The nuance isn't immediately visible when viewing top-line first-quarter 2020 results: 

Metric

Q1 2020

Q1 2019

Change (YoY)

Revenue

$474.6 million

$478.2 million

(1%)

Gross profit

$107.2 million

($12.8 million)

N/A

Operating income

$79.8 million

($38.1 million)

N/A

Net income

$76.8 million

($43.4 million)

N/A

Data source: SEC filing. 

Investors can only see the nuance when taking a closer look at operations. For one thing, feedstock pricing volatility wasn't a significant factor in first-quarter 2020 operations because stay-at-home orders were only in effect for the final two weeks of the financial period. In fact, the end-of-the-quarter volatility may have worked in the company's favor. Renewable Energy Group reported a $76 million swing in risk management revenue in the year-over-year comparison period thanks to price hedges. But investors can expect the volatility to sap operations at some point in 2020 as the positive impact of hedging wears off.  

For another, Renewable Energy Group enjoyed a significantly higher average selling price (ASP) of biomass-based diesel in the most recent period, which nearly canceled out a double-digit reduction in sales volume. The business also limited sales of petroleum-based diesel fuels, which are under severe margin pressure. Add it all up and factor in government incentives that weren't in place in 2019, and investors see how revenue held relatively steady. 

Metric

Q1 2020

Q1 2019

Change (YoY)

ASP per gallon of biomass-based diesel

$3.10

$2.65

17%

Gallons sold

139.8 million

162.5 million

(14%)

Revenue from biomass-based diesel

$387.7 million

$395.4 million

(2%)

Tax incentives

$68.1 million

$0.5 million

N/A

Petroleum diesel sales

$44.3 million

$83.9 million

(47%)

Intersegment revenue

($45.1 million)

($21.1 million)

N/A

Total revenue

$474.6 million

$478.2 million

(1%)

Data source: SEC filing. 

Yet it's not all bad news. Renewable Energy Group touted a record amount of gallons sold to fleet customers, which is impressive considering biomass-based diesel markets are seasonal and encounter their stiffest headwinds in the first three months of the year. That's encouraging because it's the end market least likely to be affected by the energy market slowdown, as long-haul trucking is providing tremendous value to the United States during the health crisis. Weekly demand for diesel fuel has declined "only" 20% during the coronavirus pandemic, whereas gasoline and jet fuel have experienced 40% and 62% declines, respectively. 

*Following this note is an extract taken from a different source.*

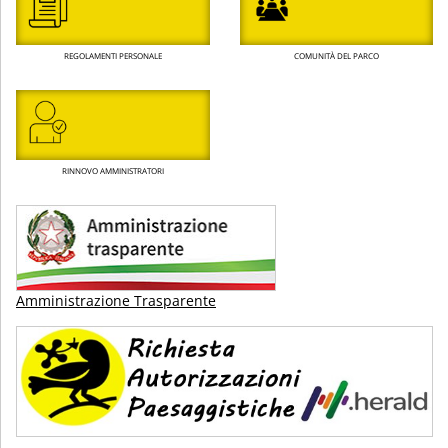
REGOLAMENTI PERSONALE
COMUNITÀ DEL PARCO
RINNOVO AMMINISTRATORI
Amministrazione Trasparente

However, sales to fleet customers represented less than 5% of total gallons sold, which means it won't be nearly enough to offset market weakness. Therefore, it's more important for investors to consider the broader impacts on the business. Renewable Energy Group lowered full-year 2020 sales guidance to at least 575 million gallons, a reduction of 11% from the low-end of previous guidance. It aims to produce roughly the same volume of biomass-based diesel as initially expected, although that could change as the year drags on. 

Is this renewable energy stock a buy?

Renewable fuel stocks are no strangers to uncertainty and volatility, but the effects of the coronavirus pandemic create new concerns for investors. Renewable Energy Group will not be immune from the broader market impacts. The reinstatement of tax credits will help to insulate the business from tumbling selling prices, but a shortage of feedstocks could more than offset the advantage. Long story short, now is not a great time to open a new position or add to an existing position in this biodiesel stock.